Keynote Speakers Announced

The Public Pedagogies Institute is pleased to announce Keynote speakers for the 2016 conference in Melbourne.

Our first Keynote will be presented by Professor Kate Hodgkin, a Professor of Cultural History in the School of Arts and Digital Industries, University of East London, and a Director of the Raphael Samuel History Centre, a research and educational centre devoted to encouraging the widest possible participation in historical research and debate. As that centre greatly influenced the formation of our Public Pedagogies Institute here in Melbourne, it will be a great opportunity for us to gain greater insight into this related project.

First Keynote Speaker – November the 29th

Professor Kate Hodgkin

Professor Hodgkin became a member of the Raphael Samuel History Centre team in 2004, and University of East London Director in the Centre since 2013. Most recently she has been very much involved in organising the big conference held this summer to mark the twentieth anniversary of Raphael Samuel’s death, Radical Histories/ Histories of Radicalism. Professor Hodgkin’s keynote will address the ways that Raphael Samuel’s work emphasised history beyond the university, how the Centre has tried to follow that through, and how the changing character and politics of higher education in the UK and beyond has reshaped the work of the Raphael Samuel History Centre. Professor Hodgkin also has a broad interest in work relating to history and memory, the history of the emotions, and history and psychoanalysis.

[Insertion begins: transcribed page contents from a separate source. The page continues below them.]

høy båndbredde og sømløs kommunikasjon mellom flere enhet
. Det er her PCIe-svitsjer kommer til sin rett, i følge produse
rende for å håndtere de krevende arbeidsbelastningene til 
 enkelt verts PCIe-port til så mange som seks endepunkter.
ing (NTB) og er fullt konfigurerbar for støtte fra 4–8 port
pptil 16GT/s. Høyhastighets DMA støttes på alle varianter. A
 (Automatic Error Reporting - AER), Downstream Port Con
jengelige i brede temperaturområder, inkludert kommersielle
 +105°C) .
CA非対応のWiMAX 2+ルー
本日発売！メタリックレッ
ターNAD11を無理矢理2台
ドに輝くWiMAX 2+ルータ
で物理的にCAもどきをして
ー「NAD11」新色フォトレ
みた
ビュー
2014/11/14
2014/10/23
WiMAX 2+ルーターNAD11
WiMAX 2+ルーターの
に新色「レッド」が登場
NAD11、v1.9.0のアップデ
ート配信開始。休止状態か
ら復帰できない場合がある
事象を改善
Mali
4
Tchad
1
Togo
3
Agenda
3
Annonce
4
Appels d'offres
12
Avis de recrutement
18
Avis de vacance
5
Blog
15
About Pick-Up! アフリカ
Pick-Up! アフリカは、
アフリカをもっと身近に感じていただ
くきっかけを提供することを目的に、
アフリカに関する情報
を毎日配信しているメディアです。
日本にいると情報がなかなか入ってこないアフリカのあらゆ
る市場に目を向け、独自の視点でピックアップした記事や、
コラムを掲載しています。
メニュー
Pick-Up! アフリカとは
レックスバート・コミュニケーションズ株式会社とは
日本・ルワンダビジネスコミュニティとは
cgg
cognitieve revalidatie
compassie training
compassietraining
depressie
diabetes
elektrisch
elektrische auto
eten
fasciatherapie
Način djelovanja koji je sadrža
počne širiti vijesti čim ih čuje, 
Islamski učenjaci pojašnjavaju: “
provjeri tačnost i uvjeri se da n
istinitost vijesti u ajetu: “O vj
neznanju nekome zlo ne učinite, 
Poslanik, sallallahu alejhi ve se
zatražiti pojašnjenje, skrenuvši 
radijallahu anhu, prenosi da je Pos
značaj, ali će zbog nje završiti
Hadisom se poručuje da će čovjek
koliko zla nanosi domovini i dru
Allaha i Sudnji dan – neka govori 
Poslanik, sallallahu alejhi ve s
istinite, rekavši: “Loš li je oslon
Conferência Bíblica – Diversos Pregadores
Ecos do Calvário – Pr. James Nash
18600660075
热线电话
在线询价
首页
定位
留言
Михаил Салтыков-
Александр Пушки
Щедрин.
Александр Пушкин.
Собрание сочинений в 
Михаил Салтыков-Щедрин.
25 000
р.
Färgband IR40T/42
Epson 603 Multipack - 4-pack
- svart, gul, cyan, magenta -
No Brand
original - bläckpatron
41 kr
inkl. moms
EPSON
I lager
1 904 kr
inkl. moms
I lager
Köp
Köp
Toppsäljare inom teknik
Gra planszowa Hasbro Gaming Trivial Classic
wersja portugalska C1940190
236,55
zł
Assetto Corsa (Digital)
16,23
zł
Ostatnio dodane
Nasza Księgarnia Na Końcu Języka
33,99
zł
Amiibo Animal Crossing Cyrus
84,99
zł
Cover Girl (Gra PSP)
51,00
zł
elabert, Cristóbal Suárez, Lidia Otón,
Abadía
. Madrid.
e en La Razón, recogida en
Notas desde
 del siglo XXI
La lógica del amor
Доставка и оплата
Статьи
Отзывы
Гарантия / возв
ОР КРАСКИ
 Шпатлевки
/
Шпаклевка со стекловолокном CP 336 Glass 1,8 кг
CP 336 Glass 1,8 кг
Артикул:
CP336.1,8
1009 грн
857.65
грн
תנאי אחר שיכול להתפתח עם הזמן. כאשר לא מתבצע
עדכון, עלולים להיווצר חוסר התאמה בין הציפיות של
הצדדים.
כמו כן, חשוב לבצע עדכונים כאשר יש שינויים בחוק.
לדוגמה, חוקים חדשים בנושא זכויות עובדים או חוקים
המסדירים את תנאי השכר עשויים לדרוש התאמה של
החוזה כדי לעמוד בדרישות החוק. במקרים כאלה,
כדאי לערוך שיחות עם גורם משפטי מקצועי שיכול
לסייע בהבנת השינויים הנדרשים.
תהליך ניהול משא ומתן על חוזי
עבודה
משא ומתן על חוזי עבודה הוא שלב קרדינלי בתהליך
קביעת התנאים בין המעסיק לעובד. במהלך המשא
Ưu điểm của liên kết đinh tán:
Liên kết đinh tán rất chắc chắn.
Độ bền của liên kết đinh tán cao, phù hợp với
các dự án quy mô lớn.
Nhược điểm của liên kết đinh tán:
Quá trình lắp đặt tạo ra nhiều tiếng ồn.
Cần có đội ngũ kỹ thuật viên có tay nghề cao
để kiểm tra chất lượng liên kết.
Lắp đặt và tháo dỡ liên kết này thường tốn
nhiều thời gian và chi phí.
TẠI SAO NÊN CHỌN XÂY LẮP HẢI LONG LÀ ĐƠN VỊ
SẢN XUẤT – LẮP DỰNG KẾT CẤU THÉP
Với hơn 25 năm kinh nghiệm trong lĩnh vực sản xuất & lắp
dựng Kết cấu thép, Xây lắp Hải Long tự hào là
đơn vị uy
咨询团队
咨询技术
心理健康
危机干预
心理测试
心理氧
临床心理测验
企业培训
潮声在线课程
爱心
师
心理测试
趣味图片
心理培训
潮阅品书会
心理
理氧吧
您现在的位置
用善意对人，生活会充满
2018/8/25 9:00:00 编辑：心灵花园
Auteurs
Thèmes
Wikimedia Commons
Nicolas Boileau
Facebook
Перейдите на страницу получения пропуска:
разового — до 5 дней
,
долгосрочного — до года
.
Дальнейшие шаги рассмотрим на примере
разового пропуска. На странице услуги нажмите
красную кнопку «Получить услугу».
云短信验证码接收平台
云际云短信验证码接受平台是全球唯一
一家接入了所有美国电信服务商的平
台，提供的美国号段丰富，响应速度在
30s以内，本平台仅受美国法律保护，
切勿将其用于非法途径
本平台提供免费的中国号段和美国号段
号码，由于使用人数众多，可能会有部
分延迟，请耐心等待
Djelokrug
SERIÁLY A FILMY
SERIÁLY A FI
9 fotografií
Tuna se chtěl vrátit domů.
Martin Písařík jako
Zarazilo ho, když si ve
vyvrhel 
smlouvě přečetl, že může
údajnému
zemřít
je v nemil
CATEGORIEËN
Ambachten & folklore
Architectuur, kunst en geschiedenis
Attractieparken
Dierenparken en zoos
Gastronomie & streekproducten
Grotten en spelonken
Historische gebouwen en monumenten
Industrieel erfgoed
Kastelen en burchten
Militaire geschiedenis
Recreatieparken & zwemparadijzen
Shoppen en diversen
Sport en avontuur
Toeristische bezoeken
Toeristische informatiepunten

Second Keynote Speaker – November the 30th

Dr Sally Bryant

Dr Sally Bryant has twenty five years of experience in nature conservation policy, planning and research, and an in-depth knowledge of threatened birds and island ecosystems. Sally is an Adjunct Lecturer at the University of Tasmania, sits on the Editorial Board of the Journal of Ecological Management & Restoration, and has travelled widely, publishing on a range of conservation and natural history issues. Sally manages the science program of the Tasmanian Land Conservancy -Tasmania’s second largest private land owner. The vision of the TLC is for Tasmania to be a global leader in nature conservation, and in many ways that vision is close to attainment. This address reinforces that the most effective way to achieve nature conservation is in partnership with others through the four C’s philosophy of: Conservation, Commerce, Community and Culture. Sally also believes that the more we learn the less we know, but by fostering a connection to place, ‘anything is possible’.